Published at Muslimah Media Watch
During Ramadan, my bedside novel happened to be Mother of the Believers by Kamran Pasha. It’s a work of fiction about the youngest and most beloved wife of the Prophet Muhammad (pbuh). Pasha has brought to life the story of A’isha, one of Islam’s most controversial and enigmatic characters. Only the right amount of poetic license, coupled with a lot of accuracy and consistency, can make historical fiction a success, asMother of the Believers is.
It is important to note that Muslims and non-Muslims alike dispute everything about A’isha: her age, her actions and even her intentions. I can only imagine the daunting task of putting together a story about her without offending anyone and yet remaining true to her legacy. Some have criticized Pasha for abiding too much by the book, especially with regard to A’isha’s age at the time of her marriage to the Prophet, which he depicted as the traditionally held nine years. In the preface of the novel, Pasha defends his position—one that I agree with—at length: we must face controversial issues within the Muslim community by creating dialogue about them. This is what will create real change about the image of Islam.
The book is a staggering 527 pages, and holds detailed insight into early Islamic life from the eyes of A’isha as an old woman. I particularly enjoyed the first person narrative. That Pasha gave A’isha her own voice is so refreshing in a world where the Muslim women is always spoken about, spoken to, and seldom heard. I am not sure if Pasha intended this, but by allowing A’isha to tell her own story, he has created a powerful image of an independent, fiery and outspoken woman. I also feel he has honored the memory of A’isha by doing so (sentimental that I am).
Something else I must bring up is Pasha’s apparent maleness in the face of A’isha’s obvious femininity. I am awe-struck that a man could write so sensitively and in depth about a woman, from her perspective. Nowhere in the book did I feel any projection from a male perspective of how a woman “should” feel or behave. Throughout the book, Pasha remained consistent in giving voice to A’isha’s story from her own perspective, even if a fictional one. Even though he let A’isha take over, Pasha’s love and reverence for her and the Prophet shines through.

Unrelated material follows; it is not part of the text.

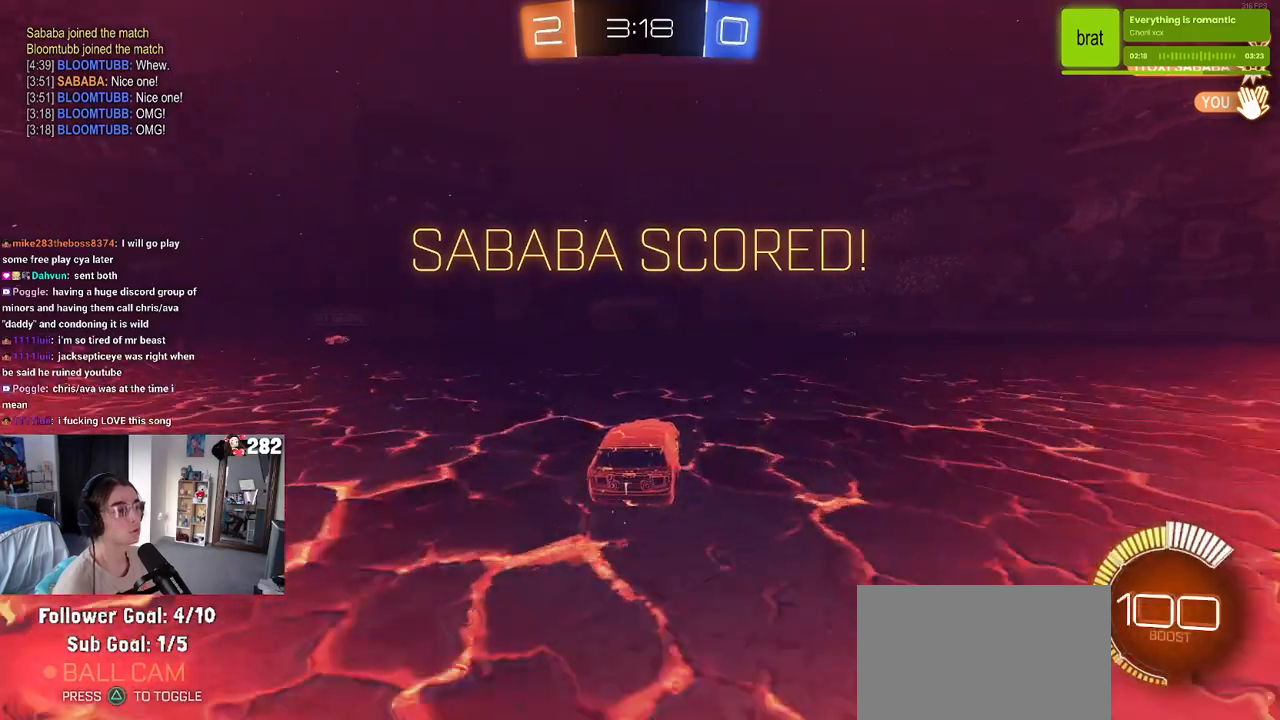
{"buttons": [], "left_stick": "center", "right_stick": "center", "events": []}
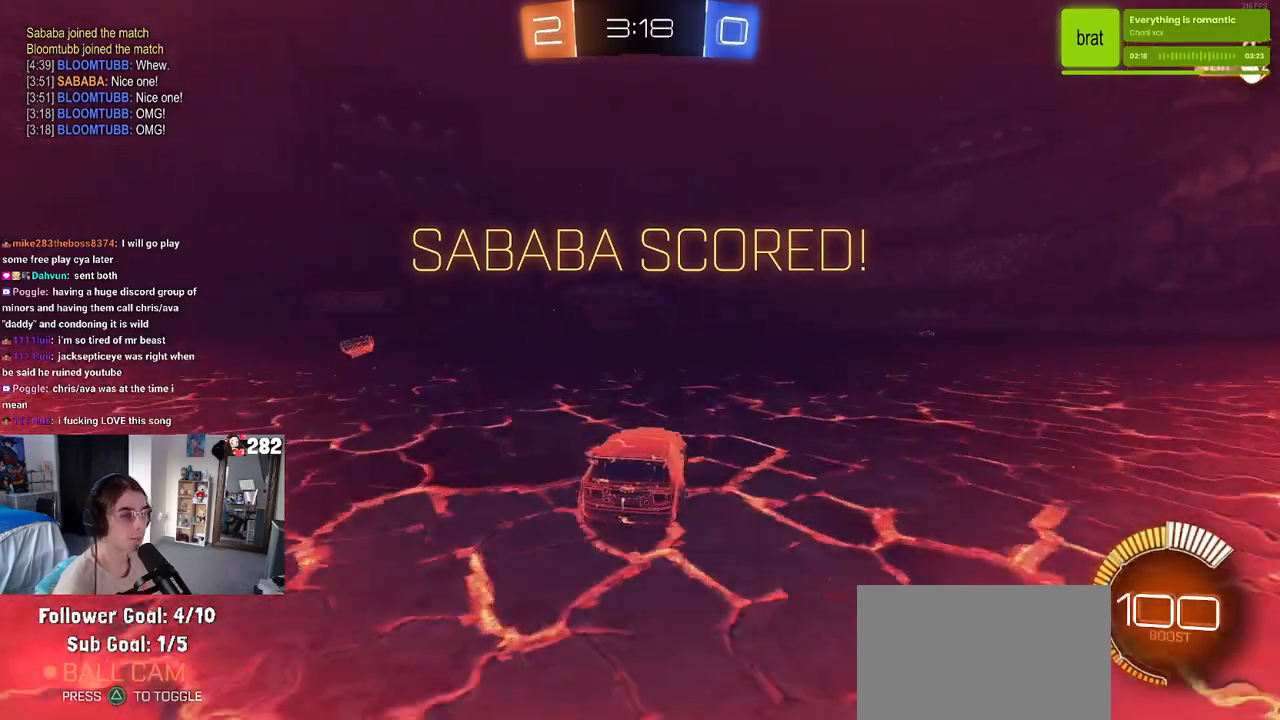
{"buttons": [], "left_stick": "center", "right_stick": "center", "events": [[283, "left_stick", "right"], [417, "left_stick", "center"]]}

This is not to suggest that Pasha paints an overly rosy picture of early Islam. He deals with issues in this novel that scholars and historians have grappled with for centuries, such as the strained relationships between A’isha and the Prophet’s family, the accusation of adultery made against her, her role in the Battle of the Camel, the bloody and tragic events at Karbala, and the power politics amongst members of the Prophet’s community. Pasha manages to confront all these issues, with both the objectivity necessary and the poetic license in order.
It is worth noting how other women in the book, from early Islam, are depicted. Pasha gives them life too, through A’isha’s eyes. A’isha is known in the traditions to have been a fiercely jealous woman, and her relationships with the Prophet’s other wives, even with the “memory” of the deceased Khadija, are known to have been strained. Yet Pasha does not turn A’isha into a crazed, possessive wife.
Another sore point in A’isha’s life is her inability to conceive. Pasha lets her speak of her own anguish at witnessing her husband with other women, her own pain at being barren, without suggesting that barrenness or jealousy make a women any less worthy. A’isha spent the most part of her life as a widow, in fact her story only really begins after the death of her husband, when she takes up her role as scholar, preacher and advisor. Pasha rations the story accordingly, without focusing too much on her marriage, but on her independence, her own worth separate from her husband, father and other male figures.
Pasha even managed to maneuver sexuality its own place in the novel. The book maintains both the Prophetic example of openness and transparency about taboo subjects, as well as the Islamic principle of modesty. This is certainly not one of those historical fiction novels filled with sexual encounters at the turn of every page, but neither is it a trapped within a chastity belt. Pasha presents sex in a healthy way, associated with love, marriage and fidelity. Pasha speaks of nothing the Prophet and A’isha themselves did not speak about in the Hadith.
As a Muslim woman, I am immensely proud of this novel. It is a pioneer in that practically non-existent genre of Islamic fiction (fiction written within the framework of Islamic ethics and principles). I am also greatly moved that a Muslim man could write with such depth about such a complex female character as A’isha.
As I progressed through this novel, I cried with A’isha and laughed with her. The point of Mother of the Believers is that if flawed, passionate, complex people like the founders of Islam could find spiritual enlightenment, maybe we can too. So poignant was Pasha’s writing (and being the romantic that I am) that I enjoyed every page. The heart of this novel and the center of Islamic history itself, after all, is a love story—between the Prophet and his wives.